Key takeaways:
- Refined screening criteria reduced the fibrosis screening pool from 60% to 76% of U.S. adults to 22%.
- Those who met the new criteria had sixfold higher 10-year risk for cirrhosis and liver-related mortality.
Researchers have developed a targeted fibrosis screening strategy that reduces the number of adults flagged for testing, doubling case detection while maintaining low risk for future liver disease in those not eligible for screening.
Current guidelines from AGA, American Association for the Study of Liver Diseases and European Association for the Study of the Liver identified 60% to 76% of the U.S. population as eligible for fibrosis screening.
“The major issue with current recommendations is that they are overly broad,” lead study author Laurens A. van Kleef, MD, PhD, a postdoctoral researcher in the department of gastroenterology and hepatology at Erasmus University Medical Center, told Healio. “With limited resources, [near population-level screening] is unfeasible and also unnecessary as the actual risk in this population is still relatively low.”
The screening indicators van Kleef and colleagues developed and validated in a population-based study would reduce the recommended screening group to 19% to 22% of U.S. adults.
“We aimed at providing feasible strategies and with this suggested screening algorithm, we hope that people are more aware and will consider screening,” van Kleef said. “This is important, illustrated by the high prevalence of increased liver stiffness — a proxy of fibrosis — in those targeted for screening with our new indicators.”
Researchers evaluated existing guideline-based indicators for fibrosis screening, including diabetes, obesity, cardiometabolic risk factors and high alanine aminotransferase, as predictors of liver stiffness measurements (LSM) in a derivation cohort. The cohort consisted of National Health and Nutrition Examination Survey data from 5,904 individuals (mean age, 47 years; 49% men) between 2017 and 2020.
Van Kleef and colleagues included subgroups with a minimum 10% prevalence of LSM greater than or equal to 8 kPa.
Based on analysis of the derivation cohort, the researchers recommended screening for individuals with diabetes and either class I to III obesity or an ALT level of at least 30 IU/L.
They also recommended screening all individuals with class III obesity regardless of other risk factors; individuals with class II obesity and an ALT level greater than or equal to 30 IU/L, and; those with class I obesity, an ALT level of at least 30 IU/L and at least three metabolic risk factors.
Using these revised criteria, researchers targeted 22% of the population for screening, identifying 28% with LSM greater than or equal to 8 kPa. Prevalence was just 4% among those not eligible for screening.
Conversely, using current guidelines targeting 60% to 76% of the population, the prevalence of high LSM was only 11% to 14% and just 2% among those not eligible for screening.
The researchers then pooled data from NHANES 2021-2023, the Rotterdam study and the Barcelona cohort to create a validation group of 13,295 individuals (mean age, 60 years; 46.8% men).
In this pooled group, 14% met the revised criteria and prevalence of LSM greater than or equal to 8 kPa was 22% among screening-eligible individuals and 4% among noneligible individuals.
Finally, the researchers evaluated whether the revised criteria could identify people with long-term risk for serious liver outcomes using a prognosis cohort of 282,852 individuals (mean age, 57 years; 43.7% men) from the UK Biobank.

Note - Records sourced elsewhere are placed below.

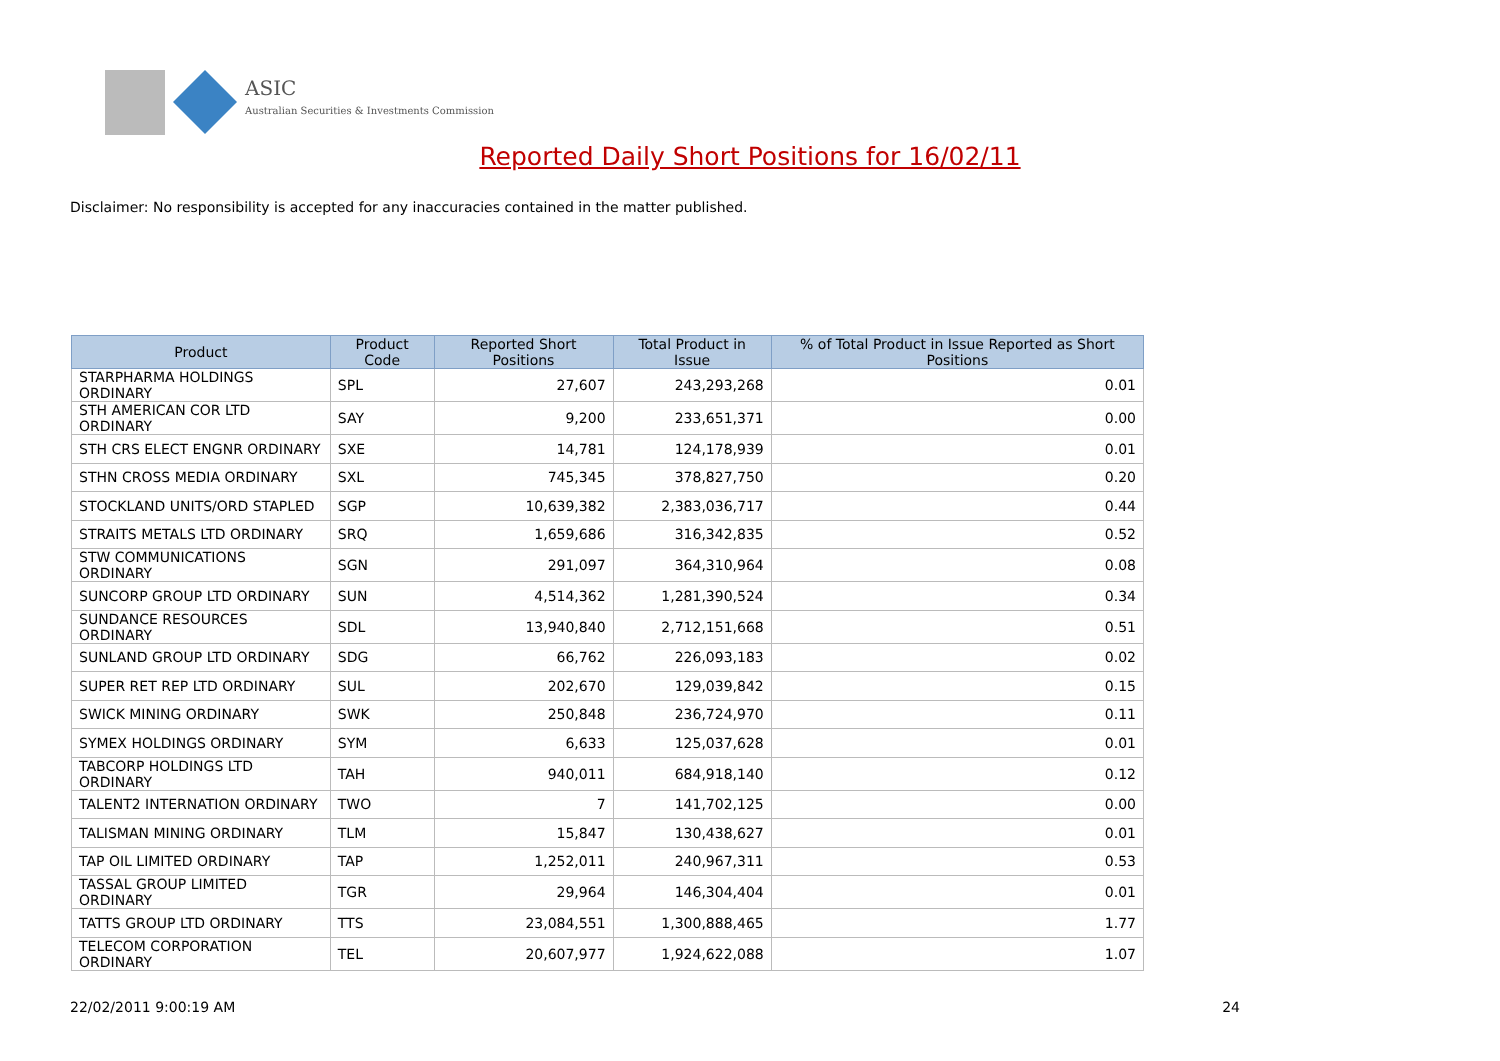ASIC
Australian Securities & Investments Commission
Reported Daily Short Positions for 16/02/11
Disclaimer: No responsibility is accepted for any inaccuracies contained in the matter published.
| Product | Product Code | Reported Short Positions | Total Product in Issue | % of Total Product in Issue Reported as Short Positions |
| --- | --- | --- | --- | --- |
| STARPHARMA HOLDINGS ORDINARY | SPL | 27,607 | 243,293,268 | 0.01 |
| STH AMERICAN COR LTD ORDINARY | SAY | 9,200 | 233,651,371 | 0.00 |
| STH CRS ELECT ENGNR ORDINARY | SXE | 14,781 | 124,178,939 | 0.01 |
| STHN CROSS MEDIA ORDINARY | SXL | 745,345 | 378,827,750 | 0.20 |
| STOCKLAND UNITS/ORD STAPLED | SGP | 10,639,382 | 2,383,036,717 | 0.44 |
| STRAITS METALS LTD ORDINARY | SRQ | 1,659,686 | 316,342,835 | 0.52 |
| STW COMMUNICATIONS ORDINARY | SGN | 291,097 | 364,310,964 | 0.08 |
| SUNCORP GROUP LTD ORDINARY | SUN | 4,514,362 | 1,281,390,524 | 0.34 |
| SUNDANCE RESOURCES ORDINARY | SDL | 13,940,840 | 2,712,151,668 | 0.51 |
| SUNLAND GROUP LTD ORDINARY | SDG | 66,762 | 226,093,183 | 0.02 |
| SUPER RET REP LTD ORDINARY | SUL | 202,670 | 129,039,842 | 0.15 |
| SWICK MINING ORDINARY | SWK | 250,848 | 236,724,970 | 0.11 |
| SYMEX HOLDINGS ORDINARY | SYM | 6,633 | 125,037,628 | 0.01 |
| TABCORP HOLDINGS LTD ORDINARY | TAH | 940,011 | 684,918,140 | 0.12 |
| TALENT2 INTERNATION ORDINARY | TWO | 7 | 141,702,125 | 0.00 |
| TALISMAN MINING ORDINARY | TLM | 15,847 | 130,438,627 | 0.01 |
| TAP OIL LIMITED ORDINARY | TAP | 1,252,011 | 240,967,311 | 0.53 |
| TASSAL GROUP LIMITED ORDINARY | TGR | 29,964 | 146,304,404 | 0.01 |
| TATTS GROUP LTD ORDINARY | TTS | 23,084,551 | 1,300,888,465 | 1.77 |
| TELECOM CORPORATION ORDINARY | TEL | 20,607,977 | 1,924,622,088 | 1.07 |
22/02/2011 9:00:19 AM 24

Researchers evaluated incidence of cirrhosis and other liver-related events over a 10-year period.
Screening-eligible individuals in the prognosis cohort had a nearly sixfold higher 10-year risk for incident cirrhosis than those who were not eligible — 0.99% vs. 0.18%. Similarly, the risk for liver-related death also was higher in the screening-eligible group (0.4% vs. 0.07%).
Limitations of the study included uncertainty about high LSM prevalence among smaller subgroups and the possibility of false-positive LSM values, which could be overcome by the availability of serial LSM data.
Future research is needed to validate these screening recommendations over time, according to van Kleef.
“Metabolic risk factors are not static, and screening strategies need to be dynamic as well,” van Kleef said.